A B-24 "Liberator" heavy bomber on a photo flight over the mountains of Southern California. (Photo by © Museum of Flight/CORBIS/Corbis via Getty Images)

Over three months before the B-17 Memphis Belle completed 25 missions, the B-24 Liberator “Hot Stuff” had already returned home from its 25th mission. The aircraft and its crew were destined for fame, being sent back to the United States to tour the country and sell war bonds. However, on their way home tragedy struck and the aircraft crashed on an Icelandic mountainside. All of the crew except one were killed.

With the loss of this crew, the US sent the Memphis Belle home instead, turning it into an icon and forgetting the heroic and earlier work of Hot Stuff.

Hot Stuff

Hot Stuff Crew
The crew of the “Hot Stuff.” (Photo Credit: USAAF / Public Domain)

Hot Stuff was a Consolidated B-24D Liberator that flew with the 8th Air Force in the 93rd Bomb Group, 330th Bomb Squadron, during WWII. The crew and aircraft started their career in late 1942, flying missions over North Africa. On February 7, 1943, Hot Stuff flew its landmark 25th mission, dropping bombs on Naples, Italy. This was three and a half months before Memphis Belle hit the same milestone.

On March 22, 1943, both the Memphis Belle and Hot Stuff participated in the same mission over Wilhelmshaven, Germany. This mission was Hot Stuff’s 30th and Memphis Belle’s 10th.

She continued on in service, eventually completing a total of 31 missions. The crew and their aircraft were to be sent to the UK and given the Distinguished Flying Cross and the Air Medal. They were scheduled to return to the US in spring 1943.

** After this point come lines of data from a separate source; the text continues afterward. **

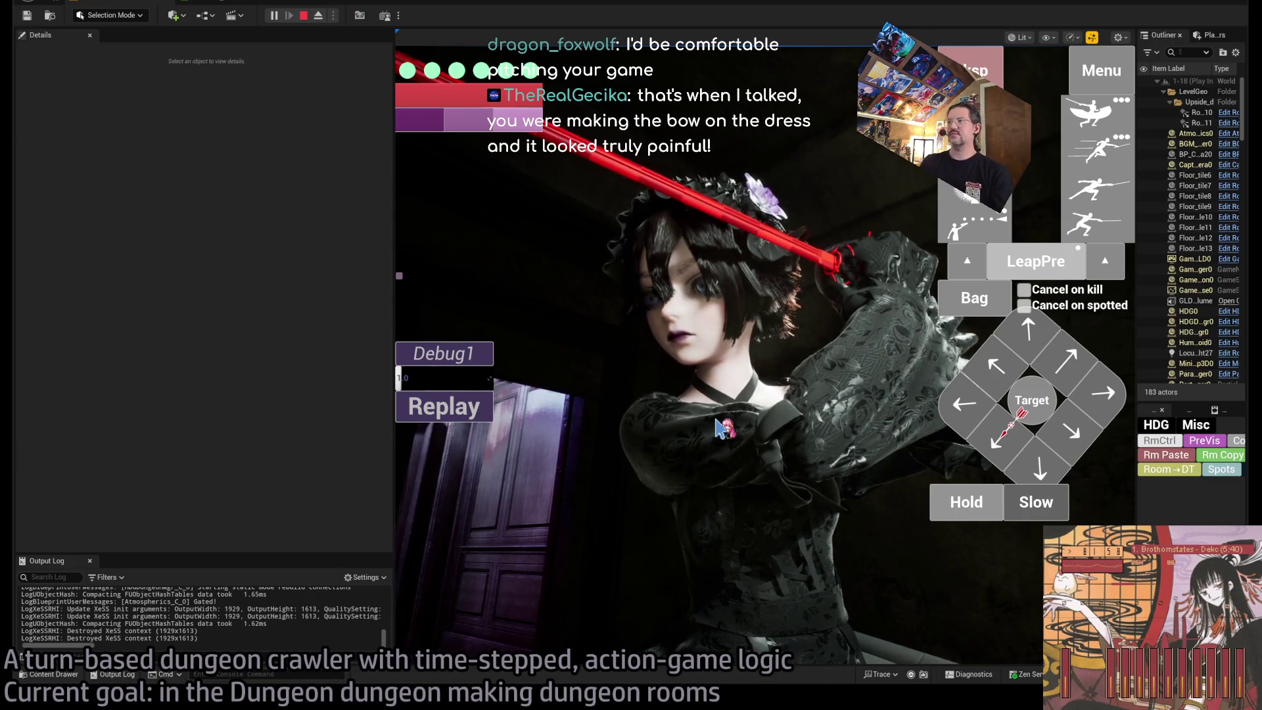
{"action": "left_click", "coordinate": [304, 15]}
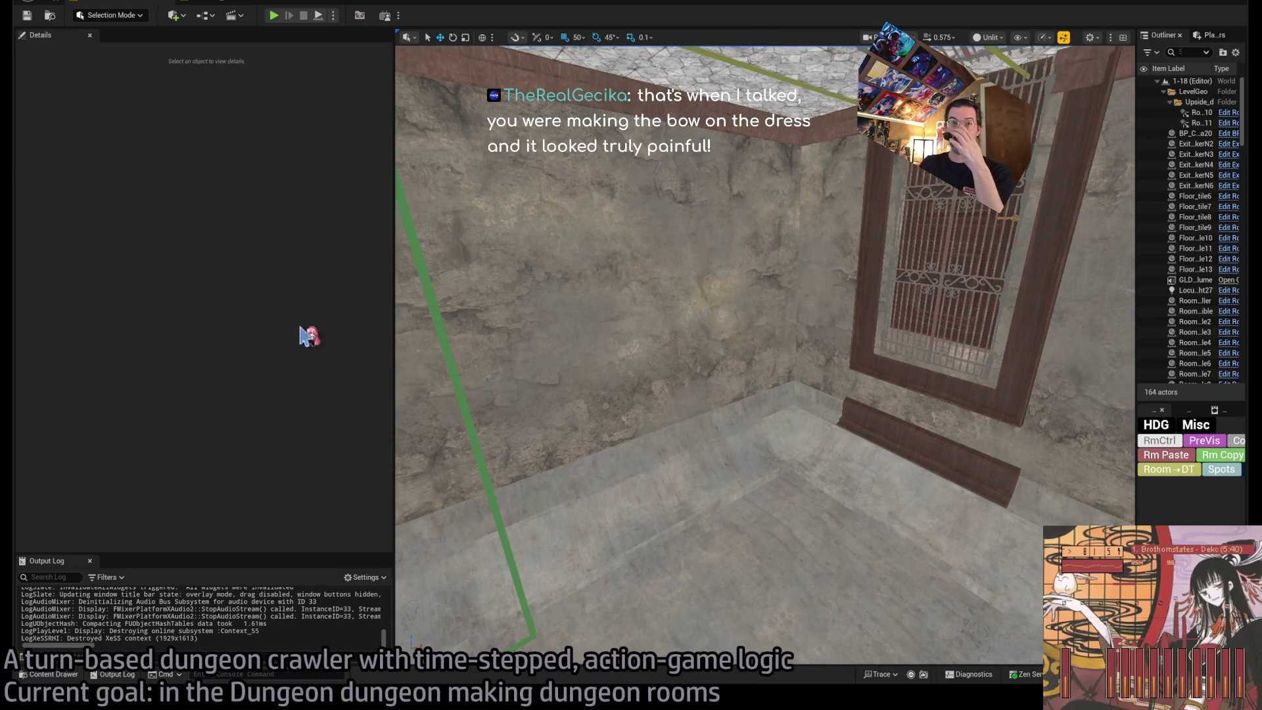
{"action": "mouse_move", "coordinate": [657, 355]}
{"action": "left_mouse_down"}
{"action": "mouse_move", "coordinate": [592, 354]}
{"action": "mouse_move", "coordinate": [657, 355]}
{"action": "left_mouse_up"}
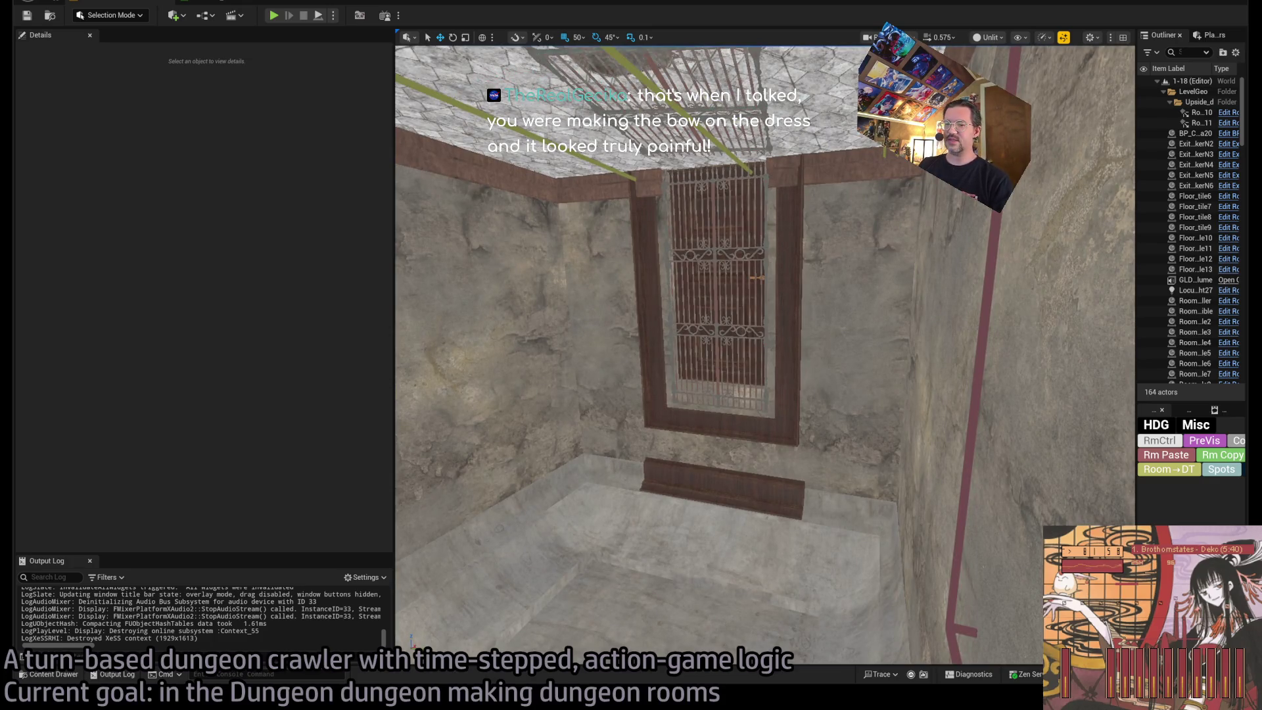
Switch to the browser and go to the Google Docs home page.
{"action": "key", "text": "alt+Tab"}
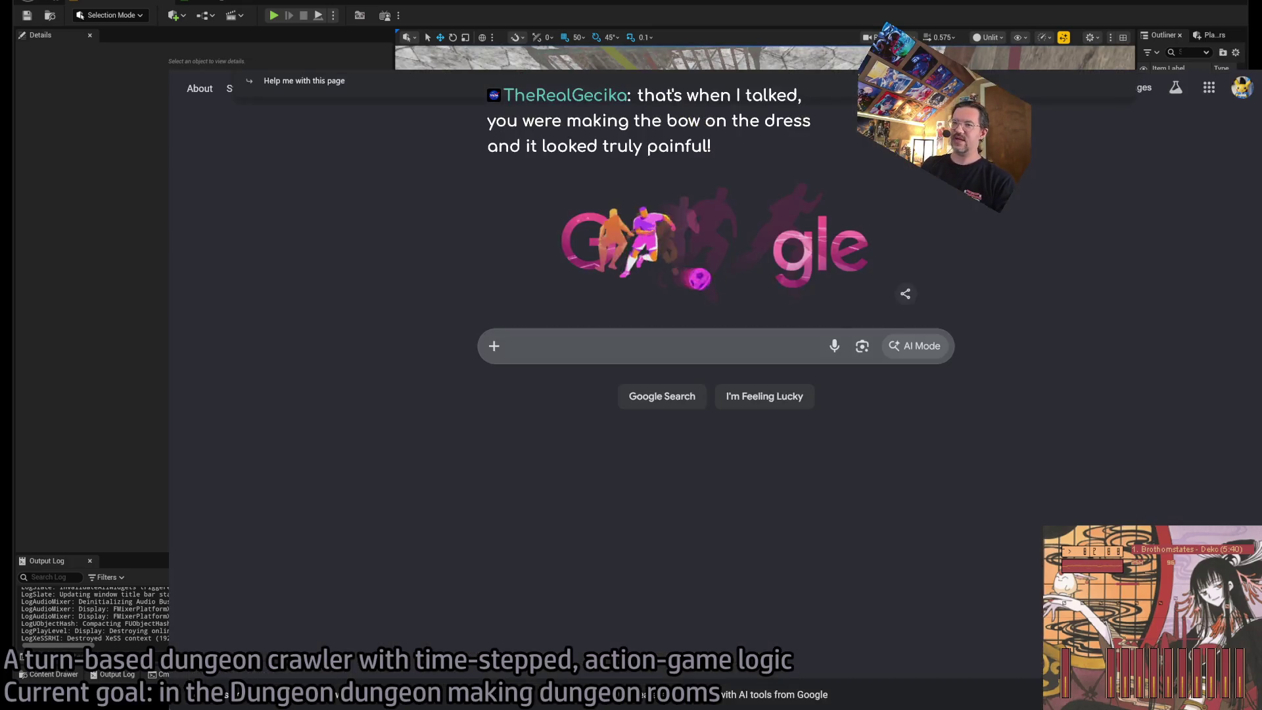
{"action": "key", "text": "ctrl+l"}
{"action": "key", "text": "BackSpace"}
{"action": "type", "text": "da"}
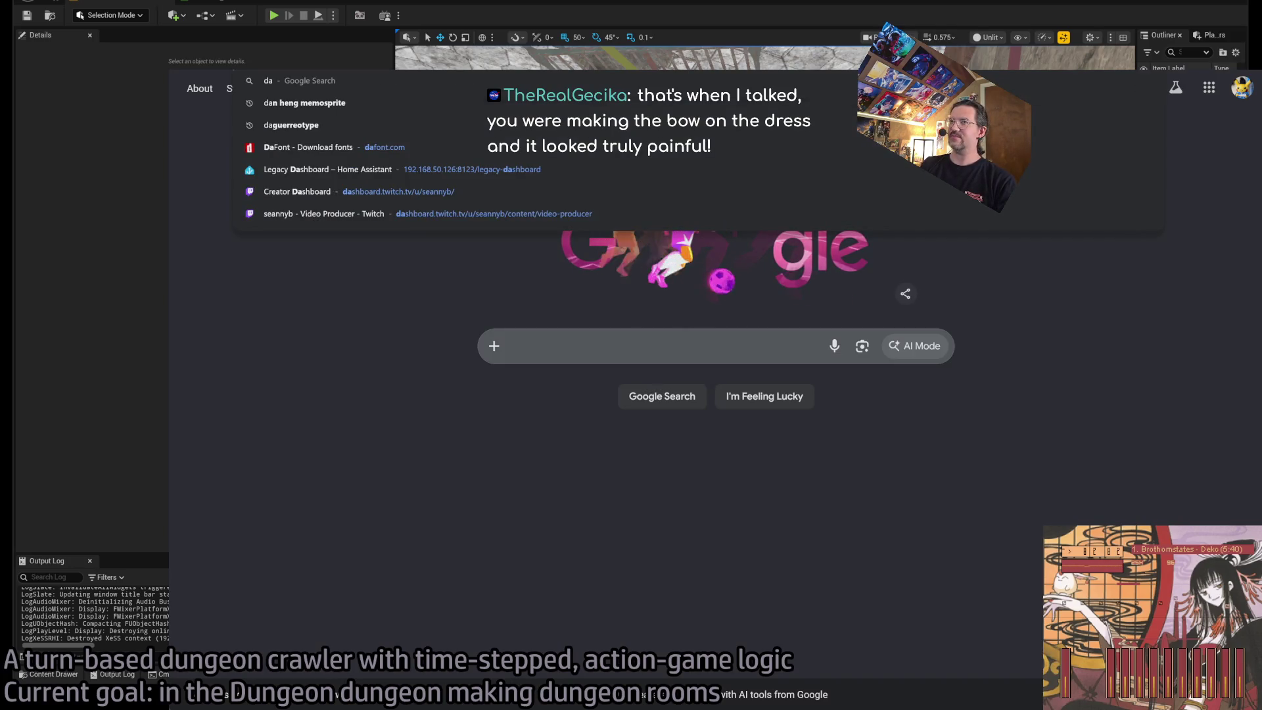
{"action": "type", "text": "docs"}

At the time the causality rate among heavy bomber crews was horrifically high, so much so that 25 missions were considered an entire tour. Actually keeping track of this was hard though, as deaths, injuries, rotations, illnesses, leave, and equipment failures complicated matters.

General Andrews

High Command at Wright Field
High Command at Wright Field. Left to right: Gen. George C. Marshall, Lt. Gen. Frank M. Andrews, Lt. Gen. Henry (Hap) H. Arnold, and Maj. Gen. Oliver P. Echols. Photo by anonymous (date unknown). PD-U.S. Government. Wikimedia Commons.

Meanwhile, Lieutenant General Frank M. Andrews was urgently needed in Washington D.C. He was the then-Commander of the European Theater of Operations and was due a promotion, likely to four-star general.

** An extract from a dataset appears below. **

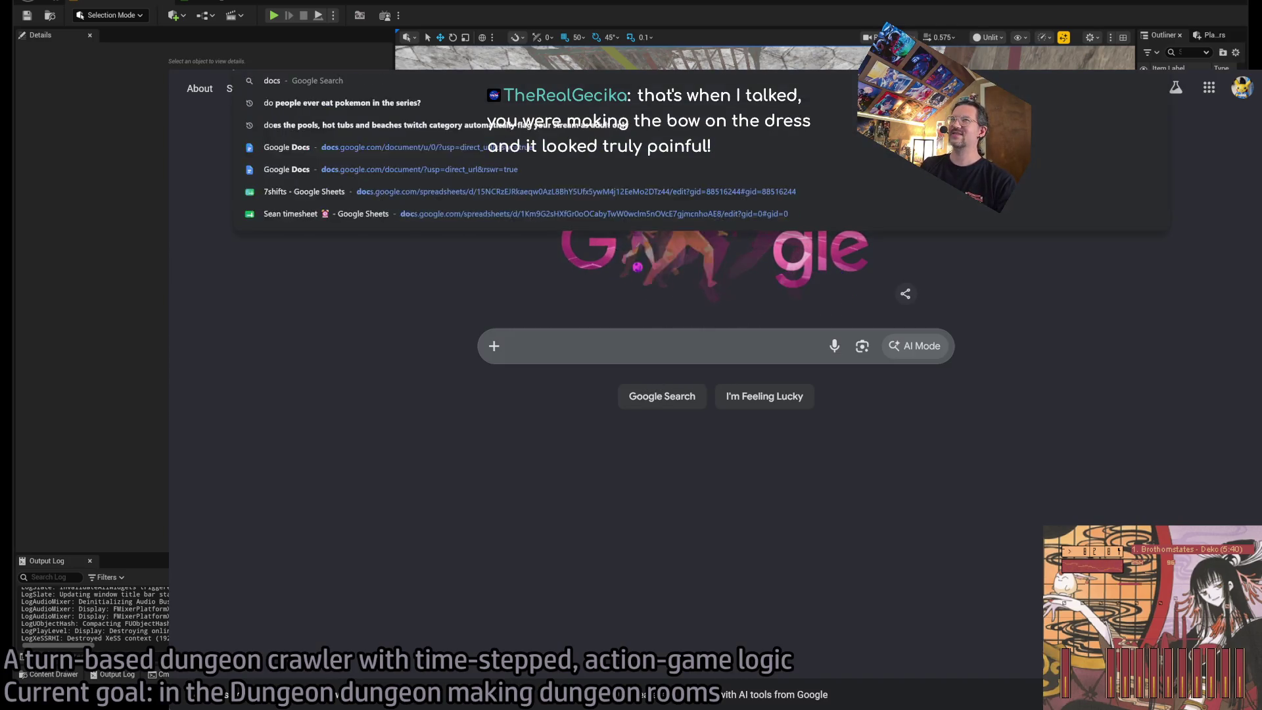
{"action": "key", "text": "Return"}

To get back to the US as fast as possible, he and his entourage hitched a lift on board Hot Stuff.

On the way back to the US on May 3, 1943, Hot Stuff had to refuel in Iceland, but tragically the bomber crashed into a mountain while flying in bad weather. Apart from the tail gunner, everyone onboard the aircraft was killed in the crash.

Hot Stuff Crash
U.S. Army personnel remove bodies from the wreckage of Andrews’ B-24 after it struck a mountain side in Iceland, May 1943. (Photo Credit: The Air Force Historical Research Agency / Wikipedia / Public Domain)

On that very day General Andrews – who was known to be an exceptional leader – was meant to be informed that he had been chosen to lead the Allied forces during the invasion of Europe. Andrews died before receiving this information. Because of Andrews’ death, the position of Supreme Allied Commander was given to Dwight D. Eisenhower instead.

With the crash of Hot Stuff, the US quickly scrambled to find another aircraft that had completed its 25 missions. As a result the crew of Hot Stuff, even though they reached the 25 mission milestone first, were forgotten.

In 2012, pieces of Hot Stuff were recovered from the Icelandic mountainside and returned to the United States. Those who participated in the recovery pushed for a memorial to be established nearby, to honor the crew and their aircraft.

In 2018, 75 years after the crash, a memorial was unveiled near the crash site. The event received a B-52 Stratofortress flyby and had 140 Americans in attendance.